I watched the stream of the first hearing on Vallejo’s bankruptcy several years ago. The crowd almost lynched the fire union’s representative.
BURN BABY BURN!!!
Those first year figures often include payment for untaken vacations, partial payment for unused sick leave, and like that. It’s also fairly common for municipal executives to have deferred compensation schemes in their contracts.
One routine irritation for me is the pension bump game played by public safety folks who take a promotion with a jump in pay in their last year on the job, work a year, then pass that along to the next guy.
govt workers....all of them....
So those potholes you are driving into and damaging your car and the streets that are like washboards are the result of that 15% more going to pay people far too much for the money they put in. It will get worse. 20% now and 30% etc soon enough.

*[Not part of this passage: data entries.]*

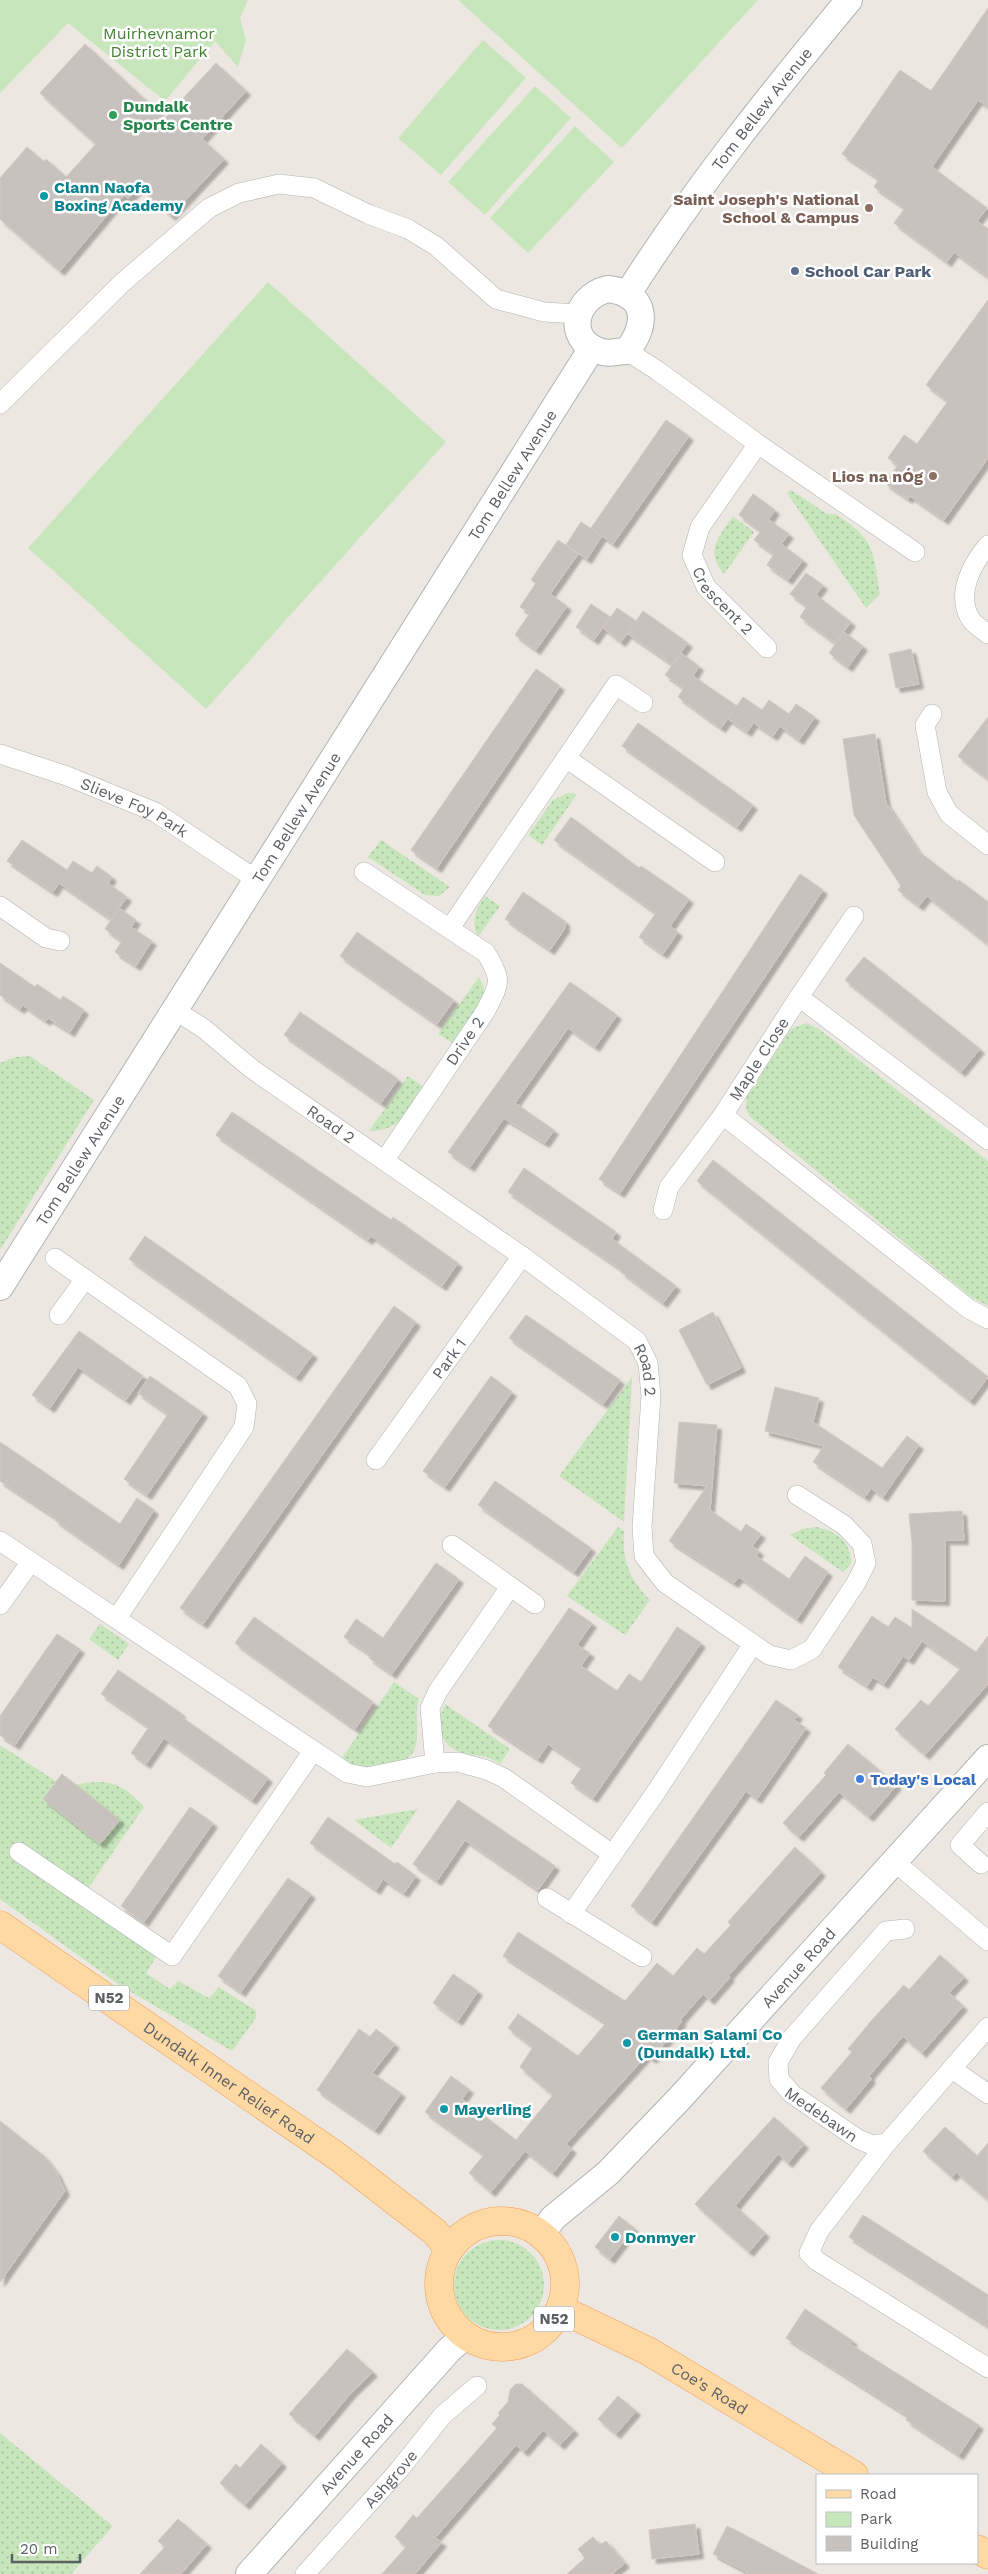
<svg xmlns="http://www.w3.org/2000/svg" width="988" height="2574" viewBox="0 0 988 2574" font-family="'Work Sans',sans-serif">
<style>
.grass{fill:url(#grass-dots)}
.park{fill:#c7e6bc}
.building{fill:#c8c2be;stroke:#d2c7bf;filter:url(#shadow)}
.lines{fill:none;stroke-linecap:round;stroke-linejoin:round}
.street-casing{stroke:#afb4b7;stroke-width:20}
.secondary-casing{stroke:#aeb4b7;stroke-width:28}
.primary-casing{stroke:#f59e52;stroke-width:29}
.street{stroke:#fff;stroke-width:19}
.secondary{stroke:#fff;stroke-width:26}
.primary{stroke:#ffd9a4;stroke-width:28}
.leisure-dot{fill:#2e9e5b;stroke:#fff;stroke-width:2}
.culture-dot{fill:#0f9aa8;stroke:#fff;stroke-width:2}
.education-dot{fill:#8d6e63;stroke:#fff;stroke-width:2}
.service-dot{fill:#5c6f8a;stroke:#fff;stroke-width:2}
.shop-dot{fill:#3f7fe0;stroke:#fff;stroke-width:2}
.labels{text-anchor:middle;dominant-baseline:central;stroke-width:5;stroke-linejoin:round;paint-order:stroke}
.shield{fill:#fff;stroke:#8c9092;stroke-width:1}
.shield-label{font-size:15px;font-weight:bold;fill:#5a6063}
.park-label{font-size:16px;fill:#428231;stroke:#fff}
.leisure-label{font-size:16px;font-weight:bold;fill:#27864d;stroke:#fff;text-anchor:start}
.street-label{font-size:16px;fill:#5a6063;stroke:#fff}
.culture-label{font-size:16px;font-weight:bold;fill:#0d838f;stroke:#fff;text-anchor:start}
.education-label{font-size:16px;font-weight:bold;fill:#785e54;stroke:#fff;text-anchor:end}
.service-label{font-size:16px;font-weight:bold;fill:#4e5e75;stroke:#fff;text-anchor:start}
.shop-label{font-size:16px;font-weight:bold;fill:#366cbe;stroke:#fff;text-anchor:start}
</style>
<defs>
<pattern id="grass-dots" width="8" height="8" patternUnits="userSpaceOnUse" patternTransform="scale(1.25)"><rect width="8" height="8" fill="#c7e6bc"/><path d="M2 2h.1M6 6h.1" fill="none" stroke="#a5be9c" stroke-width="1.8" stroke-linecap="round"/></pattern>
<filter id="shadow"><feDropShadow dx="4.5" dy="4.5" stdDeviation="1" flood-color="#0004"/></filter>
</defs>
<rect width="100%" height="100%" fill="#ede7e1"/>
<path class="grass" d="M791,490L827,514H835C875,539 873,550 880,594L866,608L787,493Z
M733,516L754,532L724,574C704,550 719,537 733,516Z
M568,793L577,794L542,845L528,835L553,800Z
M381,840L450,887L439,896L425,895L368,857Z
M485,896L500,906L478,937C470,921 476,910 485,896Z
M479,977L484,988L483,997L454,1044L438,1034Z
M806,1023L819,1029L988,1161V1306L971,1297L749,1116L746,1108L747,1096L791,1029Z
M30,1056L94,1100L0,1250V1063L16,1057Z
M408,1076L424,1087C407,1111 402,1131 369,1131Z
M632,1377L624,1522L559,1476Z
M618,1527L624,1531C622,1560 629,1579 650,1600L625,1635L567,1596Z
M816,1527C835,1531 852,1541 851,1564L843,1572L790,1535L802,1529Z
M100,1624L129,1644L118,1660L89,1639Z
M394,1682L419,1699C412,1717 426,1751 404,1760C397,1763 388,1763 381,1765C365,1768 354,1770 340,1761Z
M445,1704L510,1749L500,1764C483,1752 480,1758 463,1753C439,1747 436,1723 445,1704Z
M0,1745L65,1787C101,1779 118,1777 144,1807L87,1890L164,1945L146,1973L170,1989L178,1981L209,1998L219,1987L256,2011V2018L232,2051L121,1986L0,1899Z
M418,1809L391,1848L354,1820Z
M454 2285a45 45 0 1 1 90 0a45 45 0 1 1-90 0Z
M0,2433L113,2526L71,2574H0Z"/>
<path class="park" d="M0,0H248L240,18L246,40L238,67L215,41L165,101L68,23L0,93Z
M458,0H758L622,148Z
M483,40L526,78L441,175L398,138Z
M535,86L571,118L485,215L448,182Z
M575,126L614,162L528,253L490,218Z
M268,282L446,442L206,709L28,548Z"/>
<path class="building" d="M988,8V107L978,100L932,167L987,208L977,221L988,229V277L954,252L947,262L894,223L905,208L874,187L879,179L842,154L900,70L931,91Z
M85,44L165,118L216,63L246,91L202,139L224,159L171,216L140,187L128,199L124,195L60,271L0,219V178L27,147L44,162L46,159L66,177L96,144L40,93Z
M988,300V458L944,520L910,496L908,499L885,483L898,465L888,458L904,435L917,444L948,401L926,385Z
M666,420L689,436L613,544L591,528Z
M753,494L775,510L767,522L769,520L789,534L781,544L803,560L788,580L767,565L774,554L754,540L761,531L739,515Z
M581,522L602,536L587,559L566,545Z
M558,540L578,554L550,594L567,606L536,650L515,635L530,613L520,607L536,583L531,580Z
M806,573L823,585L814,597L816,595L851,622L835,643L800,617L807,606L790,594Z
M591,604L610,617L594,640L576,627Z
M617,608L636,621L643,611L688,643L672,664L628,634L633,626L621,642L603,628Z
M844,632L863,646L848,667L829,653Z
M911,649L919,684L896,688L889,654Z
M681,653L699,666L693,676L737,706L743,697L762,710L769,700L789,714L784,721L796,704L815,717L799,740L780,726L773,736L754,723L759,715L747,732L728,719L732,713L721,728L678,697L684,688L665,675Z
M536,669L560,686L437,868L411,850Z
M988,717V779L958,756Z
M638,723L753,805L737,827L622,746Z
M875,734L886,803L918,851L958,882L959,880L988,902V944L927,896L919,906L898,890L901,886L854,815L843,739Z
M571,817L639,868L641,866L689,899L670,926L678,932L663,954L639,937L656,913L554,840Z
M22,840L67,870L73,861L92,873L97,866L112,877L108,883L127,897L111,919L59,883L53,892L7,861Z
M800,874L823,890L620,1193L599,1179Z
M523,892L565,921V928L550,950L505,919Z
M119,908L136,920L131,927L152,941L136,966L115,952L122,941L105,929Z
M357,932L454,1000L437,1024L340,956Z
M864,957L980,1049L961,1072L845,980Z
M0,963L35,987L37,984L60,1000L63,996L84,1010L70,1032L48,1018L46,1021L23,1005L20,1009L0,995Z
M570,982L617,1015L595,1047L568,1028L515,1103L554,1130L545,1143L504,1118L470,1167L448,1152Z
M300,1012L398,1079L381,1103L284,1035Z
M232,1112L391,1220L393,1217L458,1263L442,1286L371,1236L368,1240L216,1135Z
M713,1160L988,1377L970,1401L697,1181Z
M524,1168L616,1232L612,1239L676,1286L663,1303L621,1272L622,1270L508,1192Z
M145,1236L313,1354L296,1377L129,1259Z
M394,1306L416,1322L203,1624L180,1608Z
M713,1312L741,1368L707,1385L679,1330Z
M526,1315L620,1380L603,1404L509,1338Z
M79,1331L143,1376L126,1400L78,1367L50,1408L32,1395Z
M150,1376L203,1413L147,1495L124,1479L168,1414L138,1393Z
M491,1376L512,1392L445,1487L423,1471Z
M775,1387L819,1398L813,1422L882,1468L907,1436L919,1445L883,1497L871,1488L865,1497L813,1462L824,1446L765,1431Z
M679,1422L717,1425L710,1510L741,1532L746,1524L761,1534L752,1546L759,1551L756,1556L789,1579L805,1556L828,1572L797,1619L739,1577L734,1583L669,1541L707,1486L674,1483Z
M0,1442L120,1524L137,1498L154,1510L119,1565L55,1520L56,1518L0,1481Z
M495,1481L591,1548L574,1572L478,1505Z
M962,1511L964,1540H945V1601L912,1600V1542L909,1514Z
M436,1563L459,1579L392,1674L369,1658L371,1655L344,1637L356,1619L383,1638Z
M569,1608L592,1623L577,1645L590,1653L581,1666L617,1691L629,1674L641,1682L677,1627L701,1643L593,1798L571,1783L582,1767L548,1744L538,1759L488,1726Z
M912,1609L976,1652L988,1636V1684L925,1755L895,1729L921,1700L928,1706L961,1668L922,1641L909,1660L903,1656L884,1684L873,1677L867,1686L838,1667L872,1616L888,1627L895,1617L912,1628Z
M254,1617L373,1702L355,1729L235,1643Z
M57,1634L80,1649L15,1745L0,1735V1716Z
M118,1670L181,1713L180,1716L268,1778L252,1800L164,1738L146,1764L131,1753L149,1727L101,1694Z
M776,1700L798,1715L794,1720L806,1728L757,1799L746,1791L652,1922L631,1906Z
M848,1744L897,1785L869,1817L839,1792L799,1837L783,1823L826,1775L824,1773Z
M62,1774L120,1820L100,1844L43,1799Z
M458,1800L555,1866L538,1890L465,1840L437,1881L413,1864Z
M190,1807L213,1823L144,1922L121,1906Z
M328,1817L395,1864L397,1862L416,1876L404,1893L383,1879L376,1890L310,1843Z
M795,1847L821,1872L728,1976L730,1977L710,2000L703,1994L680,2020L682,2021L652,2059L647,2055L566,2144L572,2149L553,2173L525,2151L491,2192L469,2173L484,2155L425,2112L451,2076L469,2089L462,2099L516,2140L553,2095L520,2067L533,2047L508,2028L518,2014L578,2056L606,2023L503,1956L518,1932L625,2001L657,1963L673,1976L697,1948L704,1954L731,1925L728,1922Z
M288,1878L311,1894L241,1992L218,1976Z
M940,1955L964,1977L949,1993L963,2006L922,2053L903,2036L869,2076L871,2079L846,2109L821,2088L852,2052L848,2049L872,2020L904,1985L909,1990Z
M453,1974L478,1991L458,2021L433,2003Z
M359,2029L370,2037L376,2029L395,2044L372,2073L401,2093L375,2130L317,2090Z
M774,2117L804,2144L788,2163L778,2154L735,2206L765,2233L749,2252L695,2204Z
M0,2121L44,2156L56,2172L65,2191L0,2282Z
M945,2127L977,2156L988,2143V2200L956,2172L952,2177L923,2151Z
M863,2215L988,2295V2326L849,2237Z
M619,2216L634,2228L610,2259L595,2247Z
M805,2309L853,2341L850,2344L979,2425L959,2455L906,2420L908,2416L786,2338Z
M347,2349L373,2372L351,2393L315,2436L289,2414Z
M516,2384H522L574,2430L560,2445L543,2430L524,2452L516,2445L435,2538L442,2542L415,2574H382L406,2547L395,2537L413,2515L417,2518L497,2428L492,2424L500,2415L498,2413L508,2402L510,2390Z
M618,2396L636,2411L616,2434L598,2419Z
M261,2444L282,2463L245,2505L220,2483L236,2464L240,2468Z
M178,2519L207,2544L181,2574H140L165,2547L158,2541Z
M695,2524L699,2554L652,2559L649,2530Z
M727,2526L743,2534L818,2574H751L713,2554Z
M593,2537L600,2545L606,2541L625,2563L612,2574H567L585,2558L578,2549Z"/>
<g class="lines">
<g class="street-casing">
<g id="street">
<path d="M627,351L658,371L758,444L915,552"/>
<path d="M0,404L122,283L209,208L239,193L279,184L314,188L368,214L408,229L436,246L496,299L544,312L578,314"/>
<path id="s1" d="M758,444L700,527L692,555L706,587L767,648"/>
<path d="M988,545C972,564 956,593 970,618C973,624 983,630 988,634"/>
<path d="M932,714L925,725L937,792L949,814L988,845"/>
<path id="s2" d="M0,754L67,776L155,812L257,880"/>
<path d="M566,758L715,862"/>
<path d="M364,872L486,953C503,982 500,983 485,1012L384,1161"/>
<path d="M0,906L46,938L60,941"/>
<path d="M450,928L616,685L643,703"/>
<path d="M799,997L854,916"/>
<path id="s3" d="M176,1011L203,1028L252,1069L522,1256L637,1341L648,1363L651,1396L642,1527L644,1556L665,1583L769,1655L791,1660L812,1649L856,1583L866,1563L862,1544L844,1525L797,1495"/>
<path d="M988,1140L799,997L723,1115L969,1309L988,1319"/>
<path d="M663,1210L669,1187L723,1115"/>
<path d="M55,1258L238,1386L247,1404L244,1427L117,1618"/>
<path d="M59,1315L85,1279"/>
<path id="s4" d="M376,1460L522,1256"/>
<path d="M0,1541L347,1773L367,1777L435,1763L458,1762L487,1770L504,1778L612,1854"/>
<path d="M452,1545L535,1604"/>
<path d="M0,1605L30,1563"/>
<path d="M435,1763L430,1708L438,1691L510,1587"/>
<path d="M19,1852L172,1956L313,1751"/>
<path d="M895,1862L988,1941"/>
<path d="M981,1864L960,1845L988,1812"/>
<path d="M547,1898L642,1957"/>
<path d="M571,1914L656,1792L753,1644"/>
<path id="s5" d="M905,1929L886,1931L792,2038L778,2062L779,2079L792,2094L858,2139L872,2145L887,2143L988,2027"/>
<path d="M952,2069L988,2094"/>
<path d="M887,2143L819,2231L809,2253L817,2261L988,2368"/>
<path id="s6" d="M305,2574L399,2470L443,2415L477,2386"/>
</g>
</g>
<g class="secondary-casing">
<g id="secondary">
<path d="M608,289C649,294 647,325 627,351C617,351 609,355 599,351C565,339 574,297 608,289Z"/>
<path id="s7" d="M627,295C693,191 771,94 849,0"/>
<path id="s8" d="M0,1287L592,348"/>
<path id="s9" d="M541,2235L553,2218L608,2173L680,2098L988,1758"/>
<path id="s10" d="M249,2574L449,2350L465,2336"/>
</g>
</g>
<g class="primary-casing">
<g id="primary">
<path id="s11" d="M0,1925L338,2157L435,2232L449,2249"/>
<circle cx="502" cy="2284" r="63"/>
<path id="s12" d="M558,2313L575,2316L648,2351L854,2475"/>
<path d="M977,2549L988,2555"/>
</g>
</g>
<use href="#street" class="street"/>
<use href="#secondary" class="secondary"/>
<use href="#primary" class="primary"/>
</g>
<circle class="leisure-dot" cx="113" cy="115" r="5"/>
<g class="culture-dot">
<circle cx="44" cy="196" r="5"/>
<circle cx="627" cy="2043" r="5"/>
<circle cx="444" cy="2109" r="5"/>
<circle cx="615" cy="2237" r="5"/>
</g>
<g class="education-dot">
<circle cx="869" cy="208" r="5"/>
<circle cx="933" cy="476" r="5"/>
</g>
<circle class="service-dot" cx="795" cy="271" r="5"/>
<circle class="shop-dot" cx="860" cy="1779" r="5"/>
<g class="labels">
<g class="shield">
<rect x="89" y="1985.5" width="40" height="25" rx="4"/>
<rect x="534" y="2306.5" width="40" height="25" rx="4"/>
</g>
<g class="shield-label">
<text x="109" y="1998">N52</text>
<text x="554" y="2319">N52</text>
</g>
<g class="park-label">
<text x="159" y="33">Muirhevnamor<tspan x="159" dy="18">District Park</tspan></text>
</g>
<g class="leisure-label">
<text x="123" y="106">Dundalk<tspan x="123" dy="18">Sports Centre</tspan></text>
</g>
<g class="street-label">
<text stroke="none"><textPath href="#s7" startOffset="230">Tom Bellew Avenue</textPath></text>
<text stroke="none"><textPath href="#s8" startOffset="960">Tom Bellew Avenue</textPath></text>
<text stroke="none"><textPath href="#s1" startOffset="186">Crescent 2</textPath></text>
<text stroke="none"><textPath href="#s2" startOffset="145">Slieve Foy Park</textPath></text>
<text stroke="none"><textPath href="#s8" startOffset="555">Tom Bellew Avenue</textPath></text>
<text transform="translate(465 1041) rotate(-56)">Drive 2</text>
<text transform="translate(759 1059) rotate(-57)">Maple Close</text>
<text stroke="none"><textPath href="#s3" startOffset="192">Road 2</textPath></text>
<text stroke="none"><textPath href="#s8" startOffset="150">Tom Bellew Avenue</textPath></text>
<text stroke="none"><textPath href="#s4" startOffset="125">Park 1</textPath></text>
<text stroke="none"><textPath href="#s3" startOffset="598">Road 2</textPath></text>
<text stroke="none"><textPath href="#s9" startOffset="372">Avenue Road</textPath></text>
<text stroke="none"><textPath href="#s11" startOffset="278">Dundalk Inner Relief Road</textPath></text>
<text stroke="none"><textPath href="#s5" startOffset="262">Medebawn</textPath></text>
<text stroke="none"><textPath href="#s12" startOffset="170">Coe's Road</textPath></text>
<text stroke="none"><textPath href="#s10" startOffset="161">Avenue Road</textPath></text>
<text stroke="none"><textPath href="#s6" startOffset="128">Ashgrove</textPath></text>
</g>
<g class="culture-label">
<text x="54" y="187">Clann Naofa<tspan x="54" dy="18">Boxing Academy</tspan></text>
<text x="637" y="2034">German Salami Co<tspan x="637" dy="18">(Dundalk) Ltd.</tspan></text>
<text x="454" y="2109">Mayerling</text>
<text x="625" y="2237">Donmyer</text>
</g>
<g class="education-label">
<text x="859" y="199">Saint Joseph's National<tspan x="859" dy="18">School &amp; Campus</tspan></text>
<text x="923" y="476">Lios na nÓg</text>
</g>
<g class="service-label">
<text x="805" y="271">School Car Park</text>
</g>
<g class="shop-label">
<text x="870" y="1779">Today's Local</text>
</g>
</g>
<rect x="816" y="2474" width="162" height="90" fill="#ffffff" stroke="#bdbfc1"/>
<rect x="826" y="2490" width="25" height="8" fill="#ffd9a4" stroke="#bdbfc1"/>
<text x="860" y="2499" font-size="15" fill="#5a6063">Road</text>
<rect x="826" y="2512" width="25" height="15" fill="#c7e6bc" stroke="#bdbfc1"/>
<text x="860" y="2524" font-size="15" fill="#5a6063">Park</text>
<rect x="826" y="2536" width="25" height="15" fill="#c8c2be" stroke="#bdbfc1"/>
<text x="860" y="2549" font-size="15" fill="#5a6063">Building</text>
<path d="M12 2554v8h68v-8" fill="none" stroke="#5a6063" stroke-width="2.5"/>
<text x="20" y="2554" font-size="15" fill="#5a6063" stroke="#ffffff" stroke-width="4" paint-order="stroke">20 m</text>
</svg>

The $25 ticket you get for using a cell phone is more then $250 with all the extra fees that are tacked on. The speeding ticket not paid on time leading to loss of car due to very large penalties all out of proportion.
BTW we have rain today so the the streets are going to start dissolving into potholes in the days ahead.
“The citys general fund payments for pensions and retiree healthcare reached $1.04 billion last year, eating up more than 20% of operating revenue compared with less than 5% in 2002.”
Because they're union thug bureaucRATs, and it's only taxpayer money.
if they were in the private sector, their pensions would be turned over to the Peanut butter and Jelly board...and it would be slashed by about 2/3's.
the only persons to suffer are the tax payers..
also, eventually, they will have to stop sports and band...the schools will not keep up physically because there is no money...
then these jokers move to my state or similar and buy our homes and land up like there is no tomorrow...
its quite eye opening to see what these poor liddle govt workers get....the teachers cry poverty but they take the cake in bennies and pension for working a very very short year and even their wages aren’t bad....
and secondly, they must start paying state taxes on their windfall pensions.....
Retirements at $190,000 per year, some with continuing medical coverage.
The union is not embezzling. The elected officials gave it away. Thevelecteds need to do their jobs.